Surprisingly, the local Qwen3.6-27B Q4_K_M (2.65 tok/s) ranked second overall behind Kimi k2.6 Thinking for visual quality—delivering natural parallax, realistic wheel rotation, and smooth road feel that outperformed several larger cloud models. The user noted that frontier models did not universally dominate, suggesting that for specific visual coding tasks, quantized local models can hold their own.
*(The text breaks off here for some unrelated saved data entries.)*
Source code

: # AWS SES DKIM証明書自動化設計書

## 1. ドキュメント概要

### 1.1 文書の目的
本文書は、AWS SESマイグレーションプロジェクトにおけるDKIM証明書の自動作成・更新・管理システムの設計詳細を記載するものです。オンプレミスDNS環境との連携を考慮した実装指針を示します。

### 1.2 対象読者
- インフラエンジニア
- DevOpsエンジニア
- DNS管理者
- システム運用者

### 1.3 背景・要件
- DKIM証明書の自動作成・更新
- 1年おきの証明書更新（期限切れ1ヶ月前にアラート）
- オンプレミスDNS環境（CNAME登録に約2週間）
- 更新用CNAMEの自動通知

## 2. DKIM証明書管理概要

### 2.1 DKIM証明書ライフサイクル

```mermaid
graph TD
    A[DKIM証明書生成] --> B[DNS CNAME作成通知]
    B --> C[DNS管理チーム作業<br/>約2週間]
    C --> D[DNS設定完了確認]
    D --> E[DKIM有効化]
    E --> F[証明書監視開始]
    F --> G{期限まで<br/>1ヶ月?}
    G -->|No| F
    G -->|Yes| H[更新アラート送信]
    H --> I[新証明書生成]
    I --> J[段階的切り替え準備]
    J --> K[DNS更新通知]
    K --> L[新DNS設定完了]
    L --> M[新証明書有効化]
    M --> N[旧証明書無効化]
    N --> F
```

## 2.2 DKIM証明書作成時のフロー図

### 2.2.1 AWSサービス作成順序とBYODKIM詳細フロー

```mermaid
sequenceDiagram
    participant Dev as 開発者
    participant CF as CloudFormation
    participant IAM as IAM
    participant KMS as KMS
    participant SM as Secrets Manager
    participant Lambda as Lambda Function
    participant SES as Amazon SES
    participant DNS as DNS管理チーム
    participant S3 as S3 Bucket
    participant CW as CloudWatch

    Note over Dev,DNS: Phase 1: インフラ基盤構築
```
The test underscores the growing viability of local AI for production-like coding work, especially when latency is less critical than output fidelity.

Key Points
  • Kimi k2.6 Thinking won overall for visual quality and realism in the animation
  • Local Qwen3.6-27B Q4_K_M at 2.65 tok/s ranked second, beating models like GPT 5.4 and Claude 4.6
  • Lowest token speed (Gemma-4-31b-it at 1.91 tok/s) still produced usable results, showing local viability

Why It Matters

Local AI models are closing the gap with cloud APIs for specialized coding tasks, reducing dependency on expensive subscriptions.